Physician permitted to testify mold caused personal injury
Blog 702 points us to Searles v. Fleetwood Homes,Inc., a Maine Supreme Court decision affirming a physician's testimony that mold caused the plaintiffs' respiratory problems. The court also affirmed the trial court's refusal to give the jury a comparative negligence instruction.
The Mold Opinion:
The mold problem was created when the defendant homebuilder failed to timely replace defective windows it had installed in the plaintiffs' home. Moisture intruded through the defective windows and triggered the mold growth.
The court affirmed the trial court's decision to permit the plaintiffs' physician expert to opine the plaintiffs' respiratory problems were caused by an irritant reaction to volatile organic compounds emitted by the mold in their home. Admissibility of the expert's opinion, the court reasoned, turned on whether there was a sufficient showing of scientific reliability for the expert's opinion not on whether her views had secured general acceptance in the scientific community:
Indicia of scientific reliability may include the following: whether any studies tendered in support of the testimony are based on facts similar to those at issue; whether the hypothesis of the testimony has been subject to peer review; whether an expert’s conclusion has been tailored to the facts of the case; whether any other experts attest to the reliability of the testimony; the nature of the expert’s qualifications; and, if a causal relationship is asserted, whether there is a scientific basis for determining that such a relationship exists. (citations omitted)

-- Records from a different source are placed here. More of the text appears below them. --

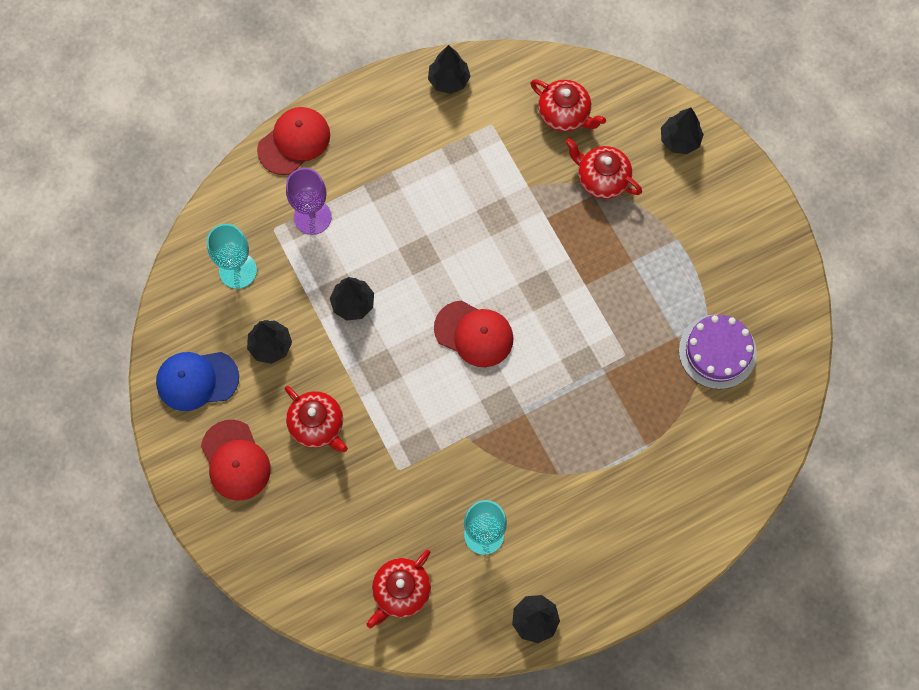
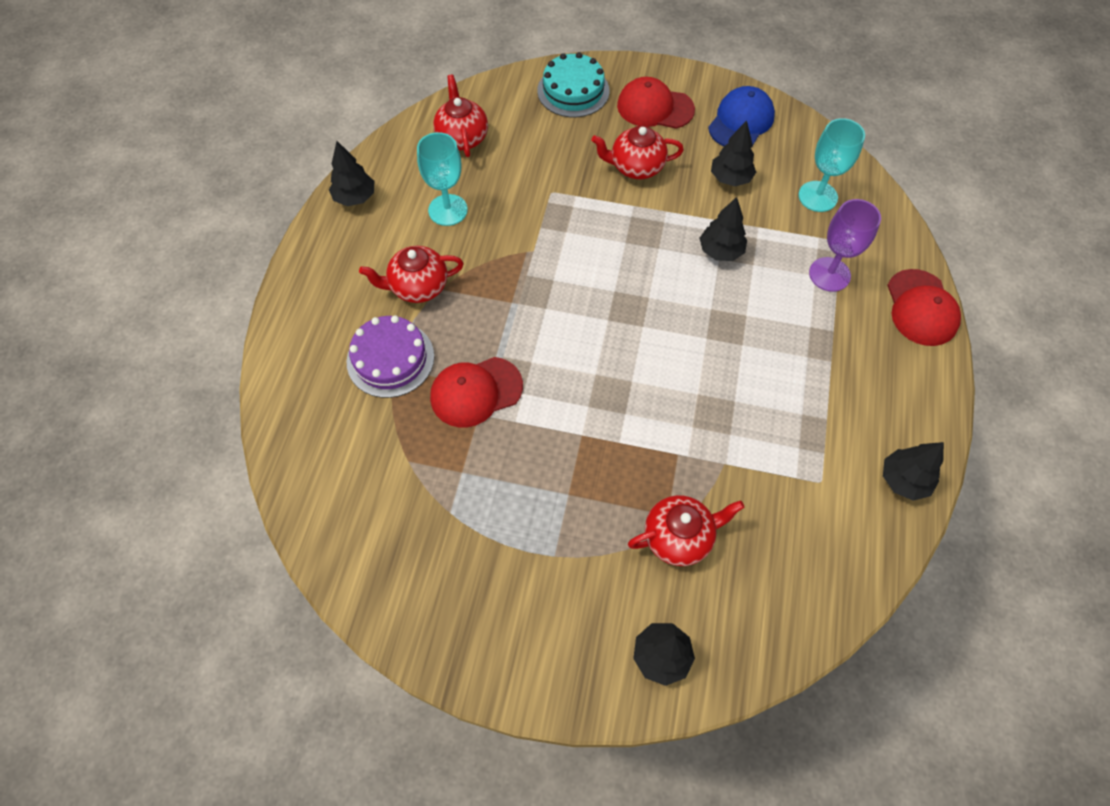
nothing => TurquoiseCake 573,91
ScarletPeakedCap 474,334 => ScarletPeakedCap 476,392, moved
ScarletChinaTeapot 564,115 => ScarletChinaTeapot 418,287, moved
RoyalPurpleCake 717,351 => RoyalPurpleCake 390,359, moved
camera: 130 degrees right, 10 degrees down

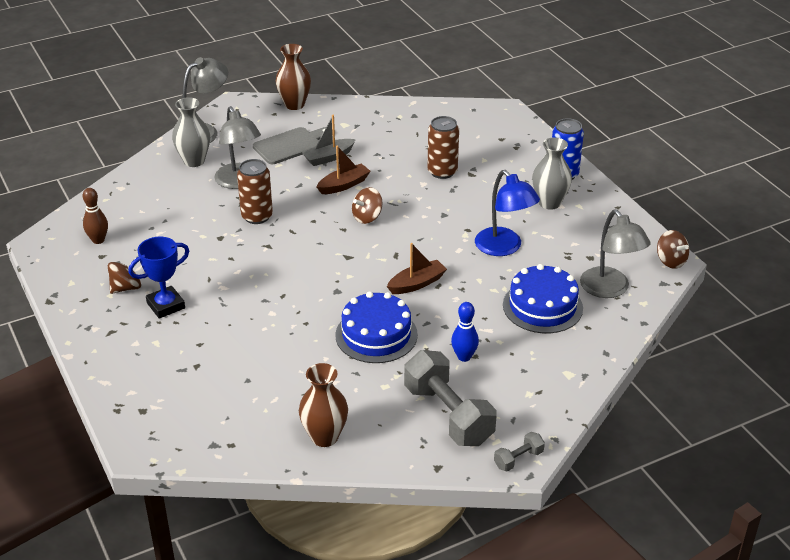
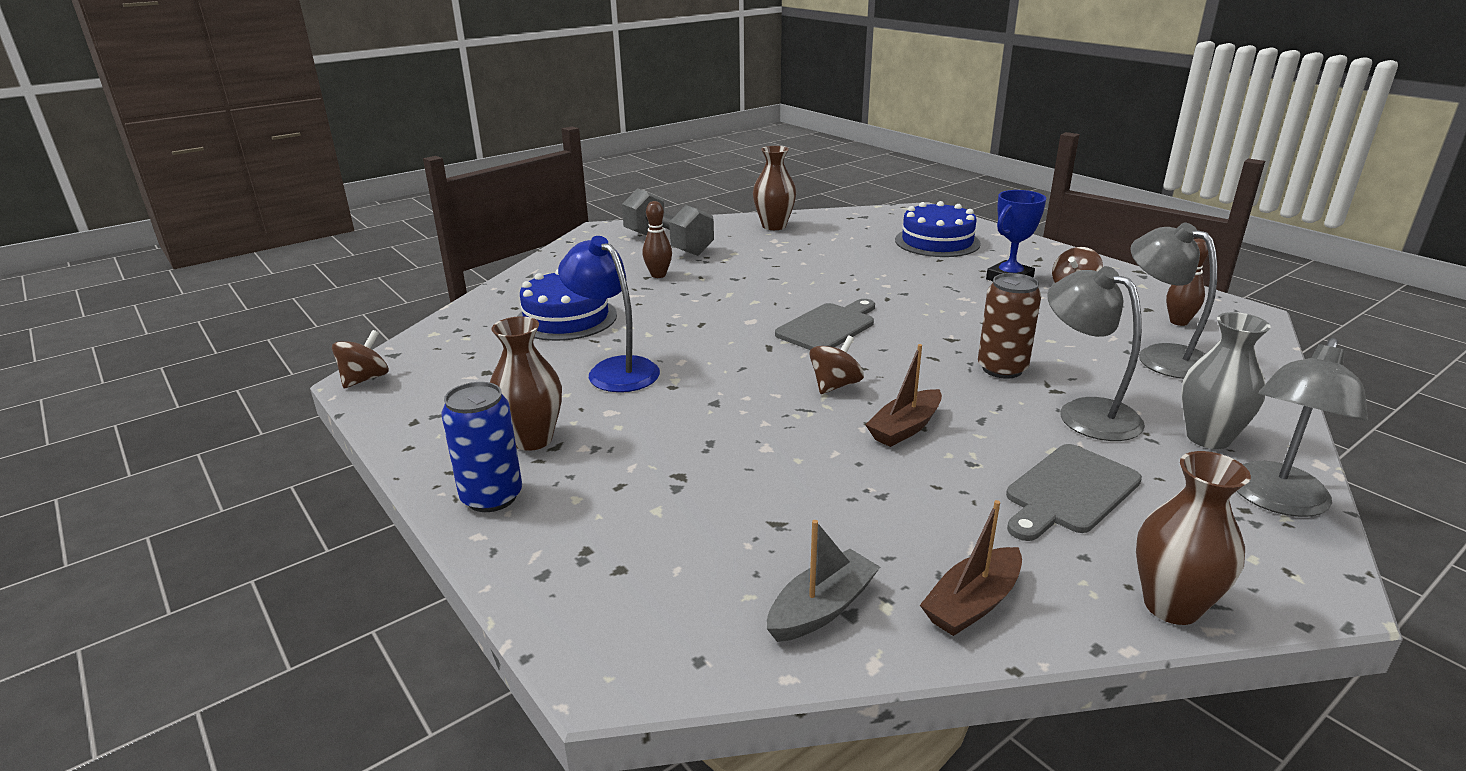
DarkBrownTin 442,172 => nothing
GreyHandWeight 518,459 => nothing
nothing => GreyCuttingBoard 829,326
GreyToyBoat 329,157 => GreyToyBoat 821,608, moved
RoyalBlueCake 376,335 => RoyalBlueCake 937,242, moved
DarkBrownToyBoat 417,284 => DarkBrownToyBoat 972,603, moved
GreyDeskLamp 610,289 => GreyDeskLamp 1161,356, moved
RoyalBlueBowlingPin 464,357 => DarkBrownBowlingPin 658,275
GreyVase 549,203 => DarkBrownVase 532,439
DarkBrownToyTop 670,261 => DarkBrownToyTop 365,379, 75 degrees clockwise
camera: 170 degrees right, 10 degrees down

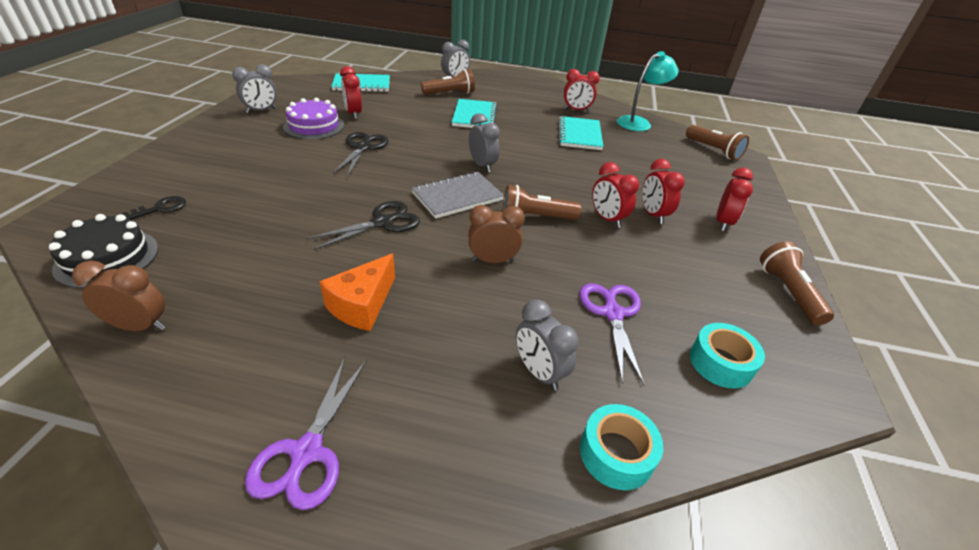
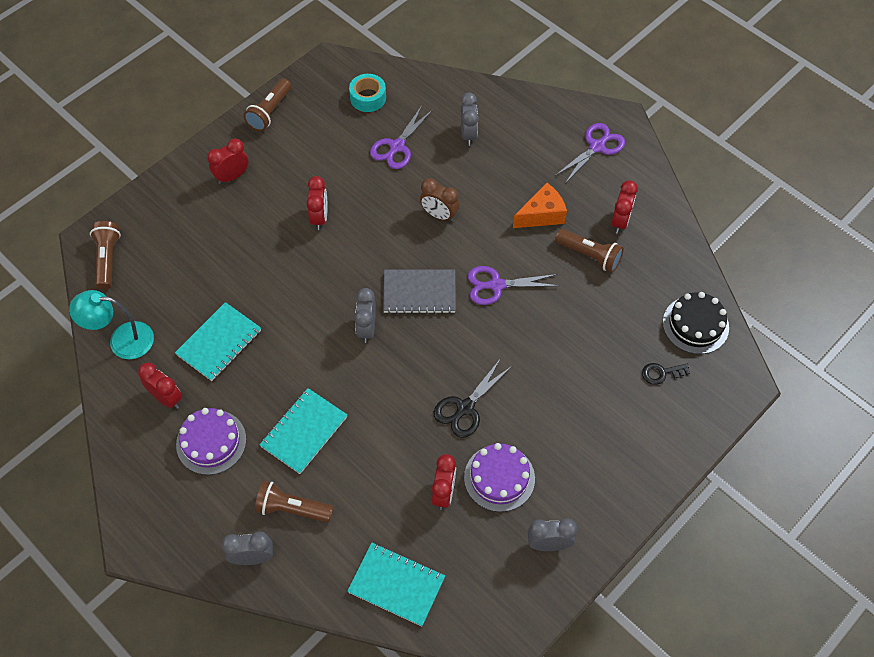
DarkBrownBedsideClock 140,326 => nothing
TurquoiseTape 616,453 => nothing
nothing => RoyalPurpleCake 211,442
DarkBrownFlashlight 535,217 => DarkBrownFlashlight 589,255, moved
ScarletBedsideClock 653,215 => ScarletBedsideClock 620,221, moved
JetBlackScissors 382,223 => RoyalPurpleScissors 496,285
camera: 145 degrees left, 20 degrees up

The court reviewed the six studies relied upon by the expert and concluded they were sufficient to establish a scientific foundation for the expert's causation opinion.
The court also emphasized that the expert had examined the plaintiffs herself, correlated their symptoms to their mold exposure through a differential diagnosis and that the expert had extensive experience in diagnosing environmental health problems and performing toxicology work associated with indoor air quality.
The court rejected the defendant's argument that Maine follow the expert standards adopted by the United States Supreme Court in Daubert v. Merrell Dow Pharmaceuticals, Inc.. The court declined, but observed that the result under Daubert would have been the same.
Rejection of Comparative Negligence Instruction:
The court also affirmed the trial court's rejection of a comparative negligence instruction based on the plaintiffs' failure to timely vacate their home, stop home-schooling their children earlier and buy an air filtration system. The court characterized these contentions as going to the issue of mitigation of damages not comparative negligence.
To support a comparative negligence instruction, the acts complained of must be a proximate cause of the injury not an act that would have reduced the damages flowing from injury:
A plaintiff’s duty to mitigate damages arises after he or she has suffered an injury or loss, and focuses on whether the plaintiff took reasonable steps to avoid or reduce damages that were proximately caused by the negligence of the defendant. Comparative negligence, in contrast, focuses on whether the plaintiff’s negligence was a proximate cause of the underlying harm that gave rise to the plaintiff’s damages. For a comparative negligence instruction to have been warranted, the [plaintiffs']negligence must have been a legal cause of their damages. (citations omitted)
The Teaching: Pick your expert wisely and don't overreach. Here the expert had unimpeachable credentials, based her opinions on the special circumstances of the case and limited her opinions to a diagnosis with substantial if not conclusive support in the medical literature.